4. De nouvelles aurores boréales peuvent-elles encore se produire prochainement en Belgique?
Le pic du cycle solaire (d’une durée de onze ans) n’étant pas encore terminé, il n’est pas exclu d’en observer dans les mois à venir, à l’été ou à l’automne. Mais elles sont très difficiles à anticiper avec précision. «Ce sont des phénomènes plutôt instables et chaotiques, dépendant des conditions du vent solaire et de l’état de l’environnement géomagnétique terrestre, indique Benoît Hubert, chercheur qualifié du FNRS en astrophysique à l’ULiège.

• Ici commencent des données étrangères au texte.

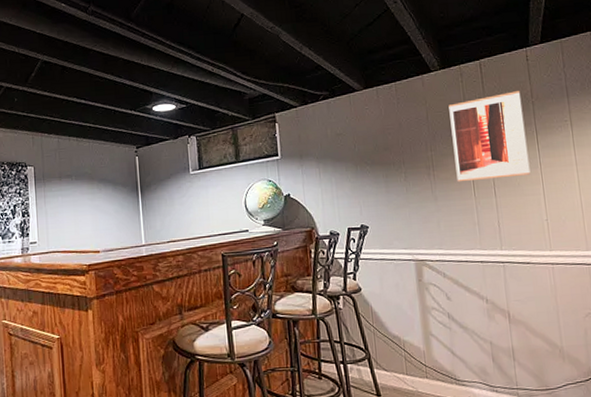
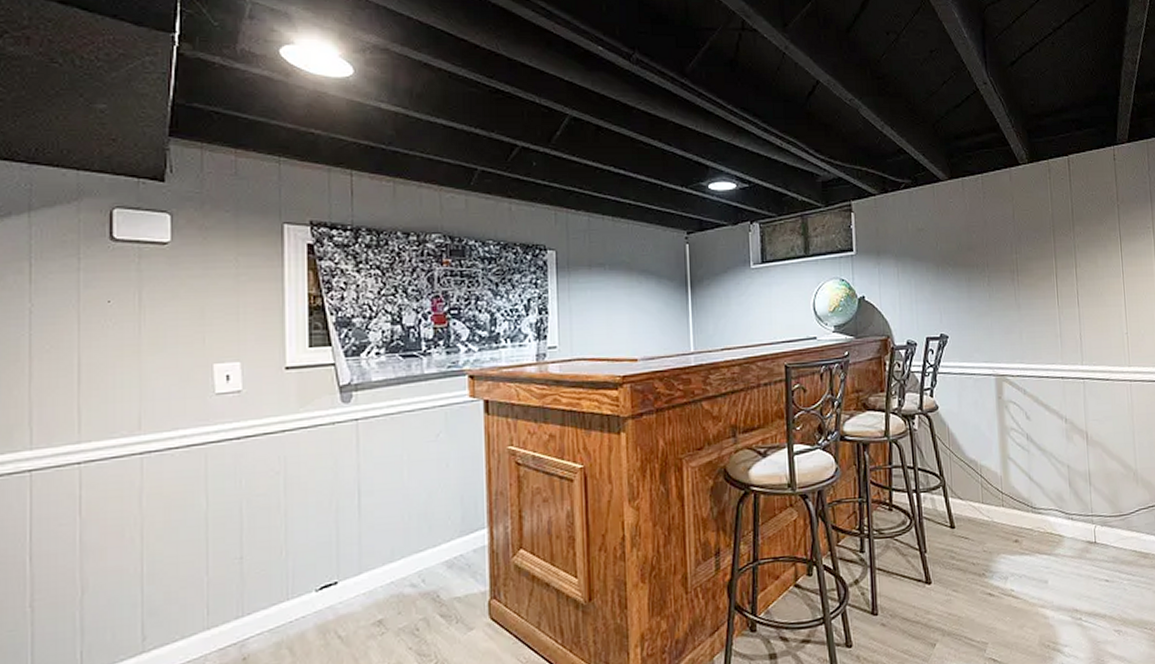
wall art: present [448,91,531,182] -> none [1035,192,1113,290]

On peut reconnaître les conditions propices à la formation d’aurores polaires à basse altitude, mais pas les prédire avec exactitude.» Des satellites plus performants permettent aujourd’hui de détecter les éruptions solaires une fois qu’elles se dirigent vers la Terre, et d’en mesurer les propriétés. «A partir de ce moment-là, on bénéficie de deux ou trois jours (NDLR : en fonction de la vitesse du vent solaire) pour évaluer ce qu’il va se passer dans notre ciel. Mais de là à les prévoir des mois à l’avance, il y a un pas», confirme Yaël Nazé.
5. Quelles sont les conditions idéales pour observer les aurores boréales?
Pour avoir la chance de les distinguer, il faut un ciel clair, sans trop de nuages. L’horizon nord doit également être bien dégagé. Enfin, une faible pollution lumineuse aide à l’observation. «Si vous êtes en ville, entouré de lampadaires et avec de grands buildings à l’horizon nord, ce n’est pas l’idéal, résume Yaël Nazé. A la campagne, il y a bien plus de chances de profiter de ce spectacle lumineux. Mais entre un village en Ardenne ou en Campine, les conditions d’observation ne présenteront pas de grandes différences.»